Mais en visant les très hauts revenus, l’OBS et Piketty n’ont pas vu que ce sont pour plus des deux tiers des entrepreneurs, qu’ils sont devenus riches à travers leurs entreprises, en prenant des risques souvent énormes et que ce ne sont pas ceux qui profitent de la croissance mais ce sont ceux qui la font. Rappelons que 90% des milliardaires américains avaient des grands parents qui étaient pauvres ou pas riches et ils ne sont devenus milliardaires que grâce à leur génie innovateur et aux entreprises qui ont matérialisé ce génie, par là même créant des centaines de milliers ou même millions d’emplois.
Bel exemple de myopie économique … au service d’un discours idéologique, lutte des classes.
Les mettre au pilori, c’est dénoncer ceux qui créent des emplois et l’Obs comme T.Piketty peuvent être considérés parmi les plus grands contributeurs du chômage qui détruit notre pays.

L’Obs va citer à l’appui de son panégyrique toute une série de luminaires de gauche mais pas les chercheurs américains pourtant de haute volée comme Richard Burkhauser ; et pour cause : ils ont montré que les thèses de T. Piketty étaient complètement fausses et que le revenu américain des classes moyennes avait bien crû avec le PIB soit autour de 50% dans la période examinée au lieu de 3% d’après T. Piketty.

Mais à l’appui de son dithyrambe, l’Obs cite un certain nombre de luminaires dont il est intéressant de comprendre pourquoi ils sont cités.

Y figurent en effet non seulement le très obligé Joseph Stiglitz dont les thèses sont identiques à celles de Piketty et qui en fait s’appuie sur les mêmes séries statistiques truquées de Piketty, et Saez (les revenus tirés des impôts et non corrigés des aides sociales ou des impôts sur les plus riches). Mais on y retrouve d’autres noms familiers de la gauche égalitariste.
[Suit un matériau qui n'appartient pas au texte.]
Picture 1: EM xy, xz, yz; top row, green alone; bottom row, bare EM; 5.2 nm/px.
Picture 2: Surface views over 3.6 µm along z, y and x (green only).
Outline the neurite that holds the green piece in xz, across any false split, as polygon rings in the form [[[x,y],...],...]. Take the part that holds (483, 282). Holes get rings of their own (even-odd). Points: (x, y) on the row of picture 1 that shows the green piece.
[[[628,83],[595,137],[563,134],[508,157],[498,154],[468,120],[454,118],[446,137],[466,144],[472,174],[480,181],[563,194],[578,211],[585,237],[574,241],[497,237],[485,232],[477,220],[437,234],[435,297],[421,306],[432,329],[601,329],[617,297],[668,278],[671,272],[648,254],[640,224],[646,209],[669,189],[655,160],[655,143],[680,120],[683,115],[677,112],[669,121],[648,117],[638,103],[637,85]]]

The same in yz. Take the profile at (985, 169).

On peut citer en tout premier lieu Olivier Blanchard, économiste en chef du Fonds Monétaire International. Il fait l’éloge du travail de T.Piketty : « un extraordinaire travail de moine » en oubliant de dire qu’il est celui qui a fait venir Piketty et Saez, frais émoulus de Normale, pour les parachuter à l’université Stanford, en Californie. Emmanuel Saez est resté à Berkeley mais continue à collaborer avec Piketty.

Blanchard est une personnalité influente car il est parvenu à faire condamner la montée des inégalités par Christine Lagarde.
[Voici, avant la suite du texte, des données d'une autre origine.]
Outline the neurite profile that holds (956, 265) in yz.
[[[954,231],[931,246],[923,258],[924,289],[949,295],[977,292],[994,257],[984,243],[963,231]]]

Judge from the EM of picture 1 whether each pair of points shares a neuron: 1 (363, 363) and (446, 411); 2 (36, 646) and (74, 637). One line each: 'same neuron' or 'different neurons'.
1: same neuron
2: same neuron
On peut citer en second lieu Pierre-Alain Muet qui a été conseil économique de Lionel Jospin, Premier ministre, et a créé pour ce dernier le Conseil d’analyse économique. C’est sous sa présidence que François Bourguignon a remis à ce conseil un rapport sur les impôts en France montrant que les prélèvements obligatoires n’étaient pas plus élevés en France qu’aux USA.
Nous avions montré en 2000, dans Les Profiteurs de l’Etat, que Bourguignon avait fait une erreur représentant la bagatelle de 11% du PIB, et une erreur qu’il était impossible de justifier pour quelqu’un se disant économiste.
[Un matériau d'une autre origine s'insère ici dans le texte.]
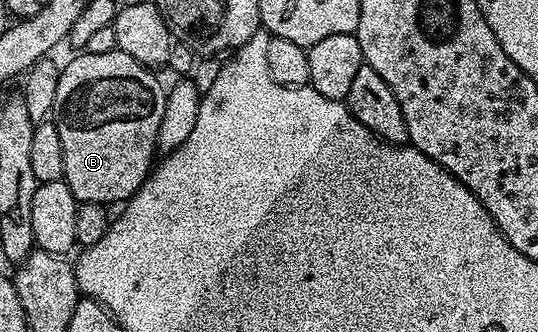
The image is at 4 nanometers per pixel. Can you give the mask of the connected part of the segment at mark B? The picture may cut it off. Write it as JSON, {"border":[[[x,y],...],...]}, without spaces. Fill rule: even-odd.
{"border":[[[112,49],[106,53],[90,53],[81,51],[74,61],[69,61],[63,65],[61,74],[59,75],[59,87],[55,87],[55,103],[53,104],[53,112],[51,120],[59,131],[59,141],[63,143],[63,171],[65,176],[63,180],[67,183],[67,187],[71,187],[71,191],[75,195],[78,203],[86,201],[87,203],[99,203],[106,207],[113,207],[113,204],[124,203],[133,197],[139,187],[149,176],[154,164],[155,156],[158,152],[157,136],[159,135],[159,122],[163,119],[163,107],[165,106],[166,86],[157,82],[158,74],[150,71],[141,65],[135,59],[131,59],[131,55],[122,53],[120,49]]]}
Le même Pierre-Alain Muet, député PS, se fait lui-même l’apologiste, dans la brève eulogie de Piketty (« une formidable synthèse historique et théorique »), de Stiglitz et Krugman, les deux piliers nobélisés de la gauche américaine.

Nous arrêterons là cette courte description, mais si on rapproche cet article de l’Obs d’autres papiers sortis par les médias français dont on rappelle que les inspirations américaines sont uniquement les medias démocrates, on peut se demander si nous ne sommes pas rentrés dans une période de lavage de cerveaux qui nous rappelle des heures sinistres de notre histoire.